**Task directions:** Render every line of text in the listing below as a JSON list of strings, one string per line, with blank lines omitted. Leave the pictures out of the answer.

[Material provided Boundary: Start]

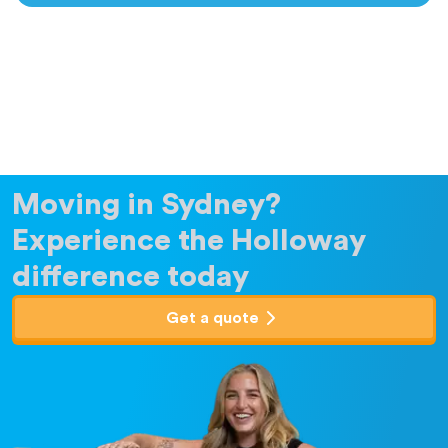
Moving in Sydney?
Experience the Holloway
difference today
Get a quote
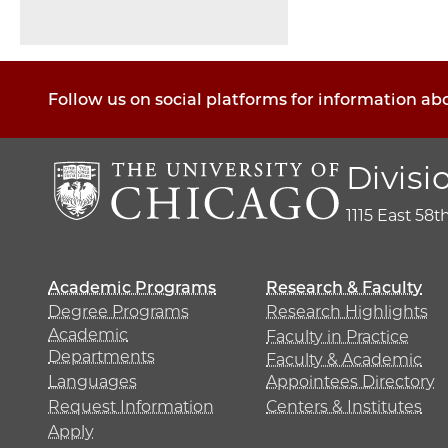
Pagination
Follow us on social platforms for information ab
Divisi
1115 East 58t
Academic Programs
Research & Faculty
Degree Programs
Research Highlights
Academic
Faculty in Practice
Departments
Faculty & Academic
Languages
Appointees Directory
Request Information
Centers & Institutes
Apply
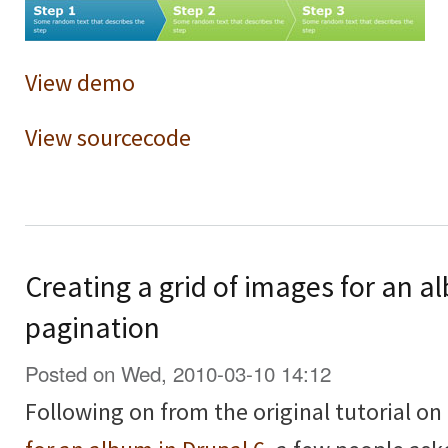
View demo
View sourcecode
Creating a grid of images for an a
pagination
Posted on Wed, 2010-03-10 14:12
Following on from the original tutorial on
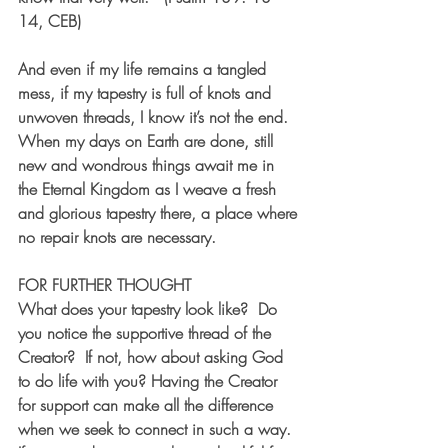
14, CEB)
And even if my life remains a tangled 
mess, if my tapestry is full of knots and 
unwoven threads, I know it’s not the end. 
When my days on Earth are done, still 
new and wondrous things await me in 
the Eternal Kingdom as I weave a fresh 
and glorious tapestry there, a place where 
no repair knots are necessary.
FOR FURTHER THOUGHT
What does your tapestry look like?  Do 
you notice the supportive thread of the 
Creator?  If not, how about asking God 
to do life with you? Having the Creator 
for support can make all the difference 
when we seek to connect in such a way.  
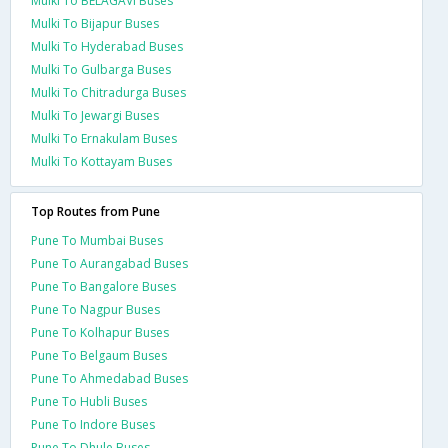
Mulki To BELAGAVI Buses
Mulki To Bijapur Buses
Mulki To Hyderabad Buses
Mulki To Gulbarga Buses
Mulki To Chitradurga Buses
Mulki To Jewargi Buses
Mulki To Ernakulam Buses
Mulki To Kottayam Buses
Top Routes from Pune
Pune To Mumbai Buses
Pune To Aurangabad Buses
Pune To Bangalore Buses
Pune To Nagpur Buses
Pune To Kolhapur Buses
Pune To Belgaum Buses
Pune To Ahmedabad Buses
Pune To Hubli Buses
Pune To Indore Buses
Pune To Dhule Buses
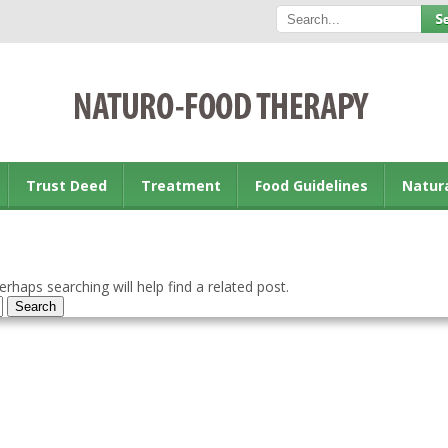
Trust Deed
Treatment
Food Guidelines
Natur
rhaps searching will help find a related post.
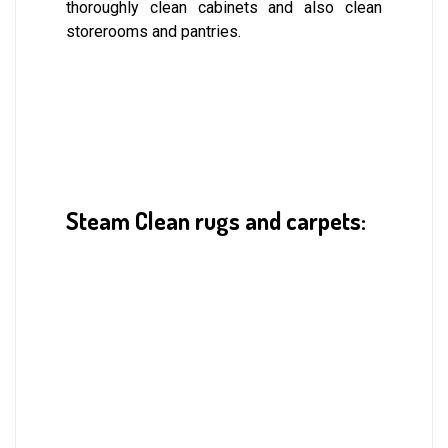
thoroughly clean cabinets and also clean
storerooms and pantries.
Steam Clean rugs and carpets:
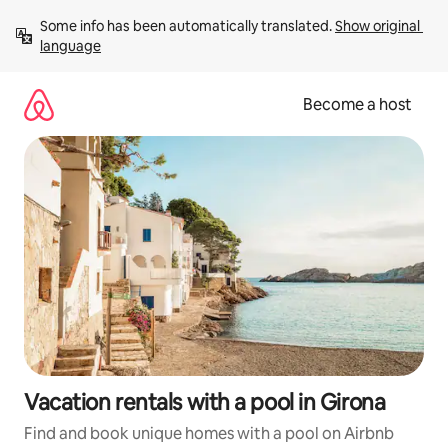
Skip
Some info has been automatically translated. 
Show original 
to
language
content
Become a host
Vacation rentals with a pool in Girona
Find and book unique homes with a pool on Airbnb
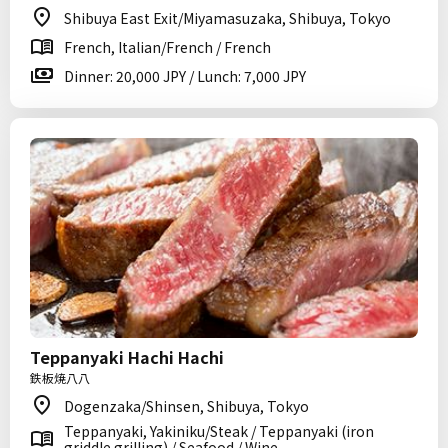
Shibuya East Exit/Miyamasuzaka, Shibuya, Tokyo
French, Italian/French / French
Dinner: 20,000 JPY / Lunch: 7,000 JPY
Teppanyaki Hachi Hachi
鉄板焼八八
Dogenzaka/Shinsen, Shibuya, Tokyo
Teppanyaki, Yakiniku/Steak / Teppanyaki (iron
griddle grilling) / Seafood / Wine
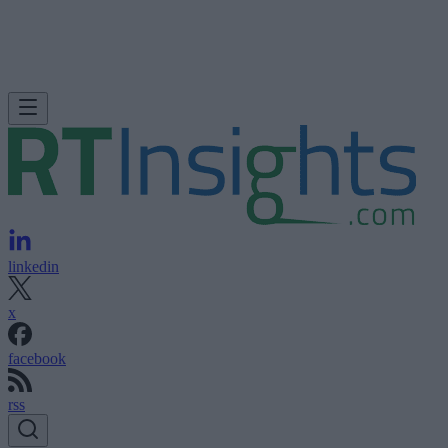
linkedin
x
facebook
rss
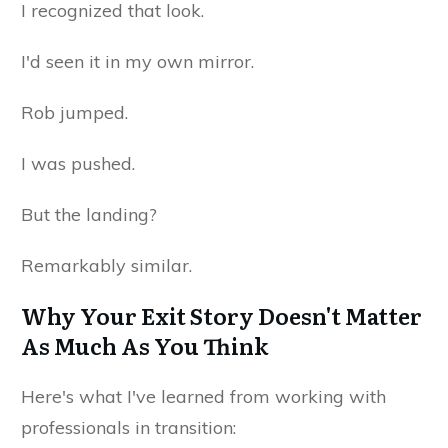
I recognized that look.
I'd seen it in my own mirror.
Rob jumped.
I was pushed.
But the landing?
Remarkably similar.
Why Your Exit Story Doesn't Matter
As Much As You Think
Here's what I've learned from working with
professionals in transition:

[Material provided Boundary: End]

**Task solution:**
[
  "Moving in Sydney?",
  "Experience the Holloway",
  "difference today",
  "Get a quote",
  "Pagination",
  "Follow us on social platforms for information ab",
  "Divisi",
  "1115 East 58t",
  "Academic Programs",
  "Research & Faculty",
  "Degree Programs",
  "Research Highlights",
  "Academic",
  "Faculty in Practice",
  "Departments",
  "Faculty & Academic",
  "Languages",
  "Appointees Directory",
  "Request Information",
  "Centers & Institutes",
  "Apply",
  "View demo",
  "View sourcecode",
  "Creating a grid of images for an a",
  "pagination",
  "Posted on Wed, 2010-03-10 14:12",
  "Following on from the original tutorial on",
  "14, CEB)",
  "And even if my life remains a tangled ",
  "mess, if my tapestry is full of knots and ",
  "unwoven threads, I know it’s not the end. ",
  "When my days on Earth are done, still ",
  "new and wondrous things await me in ",
  "the Eternal Kingdom as I weave a fresh ",
  "and glorious tapestry there, a place where ",
  "no repair knots are necessary.",
  "FOR FURTHER THOUGHT",
  "What does your tapestry look like?  Do ",
  "you notice the supportive thread of the ",
  "Creator?  If not, how about asking God ",
  "to do life with you? Having the Creator ",
  "for support can make all the difference ",
  "when we seek to connect in such a way.  ",
  "Mulki To BELAGAVI Buses",
  "Mulki To Bijapur Buses",
  "Mulki To Hyderabad Buses",
  "Mulki To Gulbarga Buses",
  "Mulki To Chitradurga Buses",
  "Mulki To Jewargi Buses",
  "Mulki To Ernakulam Buses",
  "Mulki To Kottayam Buses",
  "Top Routes from Pune",
  "Pune To Mumbai Buses",
  "Pune To Aurangabad Buses",
  "Pune To Bangalore Buses",
  "Pune To Nagpur Buses",
  "Pune To Kolhapur Buses",
  "Pune To Belgaum Buses",
  "Pune To Ahmedabad Buses",
  "Pune To Hubli Buses",
  "Pune To Indore Buses",
  "Pune To Dhule Buses",
  "Trust Deed",
  "Treatment",
  "Food Guidelines",
  "Natur",
  "rhaps searching will help find a related post.",
  "thoroughly clean cabinets and also clean",
  "storerooms and pantries.",
  "Steam Clean rugs and carpets:",
  "Skip",
  "Some info has been automatically translated. ",
  "Show original ",
  "to",
  "language",
  "content",
  "Become a host",
  "Vacation rentals with a pool in Girona",
  "Find and book unique homes with a pool on Airbnb",
  "Shibuya East Exit/Miyamasuzaka, Shibuya, Tokyo",
  "French, Italian/French / French",
  "Dinner: 20,000 JPY / Lunch: 7,000 JPY",
  "Teppanyaki Hachi Hachi",
  "鉄板焼八八",
  "Dogenzaka/Shinsen, Shibuya, Tokyo",
  "Teppanyaki, Yakiniku/Steak / Teppanyaki (iron",
  "griddle grilling) / Seafood / Wine",
  "linkedin",
  "x",
  "facebook",
  "rss",
  "I recognized that look.",
  "I'd seen it in my own mirror.",
  "Rob jumped.",
  "I was pushed.",
  "But the landing?",
  "Remarkably similar.",
  "Why Your Exit Story Doesn't Matter",
  "As Much As You Think",
  "Here's what I've learned from working with",
  "professionals in transition:"
]